- **WORK TO BE COMPLETED**:
Output, word for word, the lines of this listing that fall between the line with "4: (874, 521, 3.01)" and the line with "23: (411, 241, 2.83)", counting both of those lines, and no others.
────
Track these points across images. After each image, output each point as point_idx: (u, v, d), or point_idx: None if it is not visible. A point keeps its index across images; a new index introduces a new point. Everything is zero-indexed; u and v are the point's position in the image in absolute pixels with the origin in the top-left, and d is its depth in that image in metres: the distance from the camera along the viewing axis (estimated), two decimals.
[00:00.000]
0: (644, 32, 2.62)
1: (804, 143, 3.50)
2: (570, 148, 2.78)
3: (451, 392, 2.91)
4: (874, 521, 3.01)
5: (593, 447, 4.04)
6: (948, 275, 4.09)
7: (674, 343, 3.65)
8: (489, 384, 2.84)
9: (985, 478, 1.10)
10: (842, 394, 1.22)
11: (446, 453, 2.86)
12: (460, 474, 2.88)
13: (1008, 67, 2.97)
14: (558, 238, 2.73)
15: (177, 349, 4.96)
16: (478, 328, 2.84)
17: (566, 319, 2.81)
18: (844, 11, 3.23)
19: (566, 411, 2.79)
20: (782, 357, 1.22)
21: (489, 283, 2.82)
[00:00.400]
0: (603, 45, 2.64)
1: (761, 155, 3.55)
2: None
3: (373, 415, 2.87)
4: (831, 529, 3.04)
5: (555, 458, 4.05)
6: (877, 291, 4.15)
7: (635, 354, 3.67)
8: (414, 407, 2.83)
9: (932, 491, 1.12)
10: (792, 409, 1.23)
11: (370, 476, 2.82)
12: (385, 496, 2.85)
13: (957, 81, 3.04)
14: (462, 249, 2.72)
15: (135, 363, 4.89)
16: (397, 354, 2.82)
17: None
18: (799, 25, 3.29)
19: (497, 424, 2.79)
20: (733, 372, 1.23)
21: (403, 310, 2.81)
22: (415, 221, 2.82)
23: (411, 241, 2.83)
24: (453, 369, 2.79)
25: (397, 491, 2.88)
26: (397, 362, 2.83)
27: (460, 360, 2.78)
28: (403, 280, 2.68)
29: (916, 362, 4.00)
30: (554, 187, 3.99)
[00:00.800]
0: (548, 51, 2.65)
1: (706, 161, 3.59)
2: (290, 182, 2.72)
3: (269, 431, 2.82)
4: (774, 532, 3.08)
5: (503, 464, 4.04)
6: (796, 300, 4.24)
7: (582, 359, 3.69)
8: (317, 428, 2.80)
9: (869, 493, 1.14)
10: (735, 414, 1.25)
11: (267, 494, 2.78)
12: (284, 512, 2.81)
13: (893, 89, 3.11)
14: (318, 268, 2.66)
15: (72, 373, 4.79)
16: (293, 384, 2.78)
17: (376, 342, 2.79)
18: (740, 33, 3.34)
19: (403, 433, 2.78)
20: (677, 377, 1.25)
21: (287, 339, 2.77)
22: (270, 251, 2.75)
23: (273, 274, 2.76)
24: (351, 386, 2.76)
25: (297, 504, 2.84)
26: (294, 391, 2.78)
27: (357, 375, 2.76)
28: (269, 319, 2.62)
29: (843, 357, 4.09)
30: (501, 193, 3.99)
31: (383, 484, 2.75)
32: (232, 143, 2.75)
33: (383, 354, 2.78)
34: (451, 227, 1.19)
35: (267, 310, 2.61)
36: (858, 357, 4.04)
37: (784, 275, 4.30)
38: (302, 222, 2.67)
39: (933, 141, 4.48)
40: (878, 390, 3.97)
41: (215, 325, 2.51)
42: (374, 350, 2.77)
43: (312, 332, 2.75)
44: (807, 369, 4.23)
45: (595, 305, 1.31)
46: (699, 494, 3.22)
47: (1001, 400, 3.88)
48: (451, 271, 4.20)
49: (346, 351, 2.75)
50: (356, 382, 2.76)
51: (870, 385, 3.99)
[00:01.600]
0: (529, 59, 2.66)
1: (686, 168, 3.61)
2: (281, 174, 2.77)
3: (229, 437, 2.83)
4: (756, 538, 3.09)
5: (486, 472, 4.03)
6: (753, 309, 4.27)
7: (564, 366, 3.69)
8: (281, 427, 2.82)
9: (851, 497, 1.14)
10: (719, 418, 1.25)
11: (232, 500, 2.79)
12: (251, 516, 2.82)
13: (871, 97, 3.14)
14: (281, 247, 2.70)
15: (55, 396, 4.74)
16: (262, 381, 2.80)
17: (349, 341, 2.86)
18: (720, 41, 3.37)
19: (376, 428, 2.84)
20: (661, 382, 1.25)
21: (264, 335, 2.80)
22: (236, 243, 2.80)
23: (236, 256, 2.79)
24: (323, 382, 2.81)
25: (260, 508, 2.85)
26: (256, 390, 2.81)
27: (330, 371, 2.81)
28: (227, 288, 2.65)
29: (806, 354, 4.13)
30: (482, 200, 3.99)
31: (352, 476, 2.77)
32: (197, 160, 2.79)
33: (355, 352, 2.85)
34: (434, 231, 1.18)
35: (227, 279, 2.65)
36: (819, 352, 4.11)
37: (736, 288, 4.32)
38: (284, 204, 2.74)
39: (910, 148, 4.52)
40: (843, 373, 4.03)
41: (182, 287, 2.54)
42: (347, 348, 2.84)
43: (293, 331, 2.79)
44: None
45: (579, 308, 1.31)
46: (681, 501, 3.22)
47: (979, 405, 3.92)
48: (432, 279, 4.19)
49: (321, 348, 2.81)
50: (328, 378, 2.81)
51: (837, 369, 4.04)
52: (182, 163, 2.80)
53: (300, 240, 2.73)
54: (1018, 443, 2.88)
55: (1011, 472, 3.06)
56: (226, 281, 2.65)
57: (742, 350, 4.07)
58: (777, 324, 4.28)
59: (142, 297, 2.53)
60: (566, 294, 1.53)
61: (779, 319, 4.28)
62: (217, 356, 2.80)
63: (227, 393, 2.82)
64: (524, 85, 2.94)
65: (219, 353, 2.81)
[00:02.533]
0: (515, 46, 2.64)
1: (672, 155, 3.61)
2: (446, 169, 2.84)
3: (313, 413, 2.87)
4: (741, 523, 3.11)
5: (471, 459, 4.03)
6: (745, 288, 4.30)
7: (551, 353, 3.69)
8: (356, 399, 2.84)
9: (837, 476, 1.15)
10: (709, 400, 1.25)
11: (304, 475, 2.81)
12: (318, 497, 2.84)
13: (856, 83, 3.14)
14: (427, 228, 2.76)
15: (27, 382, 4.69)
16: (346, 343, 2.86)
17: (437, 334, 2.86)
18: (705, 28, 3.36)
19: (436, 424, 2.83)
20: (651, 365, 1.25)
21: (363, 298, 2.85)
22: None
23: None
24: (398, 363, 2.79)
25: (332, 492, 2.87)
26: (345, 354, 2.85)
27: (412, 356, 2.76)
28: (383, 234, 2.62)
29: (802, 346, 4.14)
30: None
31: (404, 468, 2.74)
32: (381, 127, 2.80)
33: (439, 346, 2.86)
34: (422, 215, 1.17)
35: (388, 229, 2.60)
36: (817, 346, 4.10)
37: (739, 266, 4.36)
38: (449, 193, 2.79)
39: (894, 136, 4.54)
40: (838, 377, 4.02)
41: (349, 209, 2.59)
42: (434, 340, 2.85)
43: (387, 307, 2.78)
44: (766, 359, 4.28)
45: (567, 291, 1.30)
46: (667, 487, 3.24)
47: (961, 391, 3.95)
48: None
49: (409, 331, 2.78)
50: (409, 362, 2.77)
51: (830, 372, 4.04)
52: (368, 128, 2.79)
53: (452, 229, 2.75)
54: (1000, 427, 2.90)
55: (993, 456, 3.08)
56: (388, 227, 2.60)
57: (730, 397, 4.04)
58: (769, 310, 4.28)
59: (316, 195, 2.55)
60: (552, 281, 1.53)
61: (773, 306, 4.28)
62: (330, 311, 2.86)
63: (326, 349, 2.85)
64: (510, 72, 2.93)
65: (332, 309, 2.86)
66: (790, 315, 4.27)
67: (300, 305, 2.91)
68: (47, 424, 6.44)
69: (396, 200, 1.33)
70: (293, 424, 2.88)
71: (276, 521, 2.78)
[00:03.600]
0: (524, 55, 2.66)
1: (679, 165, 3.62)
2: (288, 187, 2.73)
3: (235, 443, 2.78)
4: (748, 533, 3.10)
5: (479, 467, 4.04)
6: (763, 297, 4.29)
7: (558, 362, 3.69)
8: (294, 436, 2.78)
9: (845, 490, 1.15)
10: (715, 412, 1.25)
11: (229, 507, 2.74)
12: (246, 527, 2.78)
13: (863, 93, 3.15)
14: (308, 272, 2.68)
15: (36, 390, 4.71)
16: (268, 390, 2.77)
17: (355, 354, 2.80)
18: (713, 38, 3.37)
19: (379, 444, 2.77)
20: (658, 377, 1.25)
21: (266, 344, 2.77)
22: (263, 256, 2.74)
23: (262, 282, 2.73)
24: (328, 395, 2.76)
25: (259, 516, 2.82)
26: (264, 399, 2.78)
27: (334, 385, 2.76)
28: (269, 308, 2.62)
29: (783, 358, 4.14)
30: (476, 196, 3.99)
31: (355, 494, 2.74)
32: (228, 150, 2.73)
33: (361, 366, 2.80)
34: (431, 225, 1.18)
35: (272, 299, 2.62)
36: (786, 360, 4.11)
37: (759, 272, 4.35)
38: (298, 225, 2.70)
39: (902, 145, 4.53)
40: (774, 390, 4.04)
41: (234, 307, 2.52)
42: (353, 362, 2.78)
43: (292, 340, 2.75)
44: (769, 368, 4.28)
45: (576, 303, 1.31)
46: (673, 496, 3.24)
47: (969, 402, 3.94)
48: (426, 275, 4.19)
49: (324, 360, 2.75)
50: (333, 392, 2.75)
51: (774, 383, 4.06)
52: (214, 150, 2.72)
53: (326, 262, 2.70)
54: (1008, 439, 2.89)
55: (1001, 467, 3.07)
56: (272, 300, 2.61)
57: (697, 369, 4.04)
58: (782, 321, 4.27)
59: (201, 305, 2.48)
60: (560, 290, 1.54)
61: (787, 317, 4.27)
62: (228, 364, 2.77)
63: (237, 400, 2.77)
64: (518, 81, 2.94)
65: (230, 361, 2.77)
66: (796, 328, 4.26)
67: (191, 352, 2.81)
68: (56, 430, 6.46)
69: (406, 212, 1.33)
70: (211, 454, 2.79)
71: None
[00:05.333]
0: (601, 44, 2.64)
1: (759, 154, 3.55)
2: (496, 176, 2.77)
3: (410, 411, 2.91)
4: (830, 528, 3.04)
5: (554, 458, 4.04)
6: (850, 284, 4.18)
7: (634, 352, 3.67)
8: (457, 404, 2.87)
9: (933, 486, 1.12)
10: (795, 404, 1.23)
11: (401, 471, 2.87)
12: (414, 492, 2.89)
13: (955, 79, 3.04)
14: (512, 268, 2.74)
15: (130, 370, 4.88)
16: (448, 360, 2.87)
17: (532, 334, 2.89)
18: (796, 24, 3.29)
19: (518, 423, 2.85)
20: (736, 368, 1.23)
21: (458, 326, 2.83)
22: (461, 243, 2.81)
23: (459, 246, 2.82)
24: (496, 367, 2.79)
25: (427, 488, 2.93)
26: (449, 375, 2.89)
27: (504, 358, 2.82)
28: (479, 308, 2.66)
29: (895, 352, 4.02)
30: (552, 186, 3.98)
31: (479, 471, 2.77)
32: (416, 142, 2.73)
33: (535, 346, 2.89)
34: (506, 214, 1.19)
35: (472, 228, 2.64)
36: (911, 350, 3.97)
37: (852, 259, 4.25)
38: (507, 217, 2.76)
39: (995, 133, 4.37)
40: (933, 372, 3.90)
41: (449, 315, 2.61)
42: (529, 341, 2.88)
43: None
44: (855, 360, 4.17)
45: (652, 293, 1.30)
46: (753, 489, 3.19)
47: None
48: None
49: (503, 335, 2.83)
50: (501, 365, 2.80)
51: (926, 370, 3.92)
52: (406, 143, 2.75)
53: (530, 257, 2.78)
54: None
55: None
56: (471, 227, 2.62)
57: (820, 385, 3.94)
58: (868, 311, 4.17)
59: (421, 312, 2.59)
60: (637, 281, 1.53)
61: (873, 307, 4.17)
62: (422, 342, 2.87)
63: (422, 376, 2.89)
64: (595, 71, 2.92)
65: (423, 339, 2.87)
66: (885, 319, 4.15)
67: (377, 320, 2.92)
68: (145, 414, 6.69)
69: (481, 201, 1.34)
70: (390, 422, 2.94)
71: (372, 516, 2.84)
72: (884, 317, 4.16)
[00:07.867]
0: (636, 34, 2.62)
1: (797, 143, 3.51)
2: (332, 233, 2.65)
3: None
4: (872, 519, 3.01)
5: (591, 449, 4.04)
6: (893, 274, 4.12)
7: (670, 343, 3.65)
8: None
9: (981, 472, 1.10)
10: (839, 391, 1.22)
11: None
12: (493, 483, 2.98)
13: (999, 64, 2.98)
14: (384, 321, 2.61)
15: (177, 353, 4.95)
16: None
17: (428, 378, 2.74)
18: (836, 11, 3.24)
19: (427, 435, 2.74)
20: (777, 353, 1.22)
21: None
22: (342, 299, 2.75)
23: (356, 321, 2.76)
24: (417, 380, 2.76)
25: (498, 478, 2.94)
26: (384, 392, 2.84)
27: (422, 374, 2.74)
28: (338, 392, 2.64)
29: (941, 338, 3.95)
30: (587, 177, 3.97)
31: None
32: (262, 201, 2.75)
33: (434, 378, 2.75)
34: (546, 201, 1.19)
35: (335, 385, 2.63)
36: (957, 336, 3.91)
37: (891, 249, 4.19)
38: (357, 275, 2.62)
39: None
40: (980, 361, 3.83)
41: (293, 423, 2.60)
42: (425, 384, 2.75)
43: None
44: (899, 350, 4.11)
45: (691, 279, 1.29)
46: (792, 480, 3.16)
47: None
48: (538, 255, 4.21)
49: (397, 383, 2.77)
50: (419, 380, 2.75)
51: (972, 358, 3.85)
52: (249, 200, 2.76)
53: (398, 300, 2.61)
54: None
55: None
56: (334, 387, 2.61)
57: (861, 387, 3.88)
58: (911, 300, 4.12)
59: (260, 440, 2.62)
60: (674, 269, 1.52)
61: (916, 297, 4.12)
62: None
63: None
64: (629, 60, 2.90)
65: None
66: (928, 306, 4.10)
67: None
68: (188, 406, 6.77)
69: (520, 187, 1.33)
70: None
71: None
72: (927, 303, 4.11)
────
- **FINAL ANSWER**:
4: (874, 521, 3.01)
5: (593, 447, 4.04)
6: (948, 275, 4.09)
7: (674, 343, 3.65)
8: (489, 384, 2.84)
9: (985, 478, 1.10)
10: (842, 394, 1.22)
11: (446, 453, 2.86)
12: (460, 474, 2.88)
13: (1008, 67, 2.97)
14: (558, 238, 2.73)
15: (177, 349, 4.96)
16: (478, 328, 2.84)
17: (566, 319, 2.81)
18: (844, 11, 3.23)
19: (566, 411, 2.79)
20: (782, 357, 1.22)
21: (489, 283, 2.82)
[00:00.400]
0: (603, 45, 2.64)
1: (761, 155, 3.55)
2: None
3: (373, 415, 2.87)
4: (831, 529, 3.04)
5: (555, 458, 4.05)
6: (877, 291, 4.15)
7: (635, 354, 3.67)
8: (414, 407, 2.83)
9: (932, 491, 1.12)
10: (792, 409, 1.23)
11: (370, 476, 2.82)
12: (385, 496, 2.85)
13: (957, 81, 3.04)
14: (462, 249, 2.72)
15: (135, 363, 4.89)
16: (397, 354, 2.82)
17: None
18: (799, 25, 3.29)
19: (497, 424, 2.79)
20: (733, 372, 1.23)
21: (403, 310, 2.81)
22: (415, 221, 2.82)
23: (411, 241, 2.83)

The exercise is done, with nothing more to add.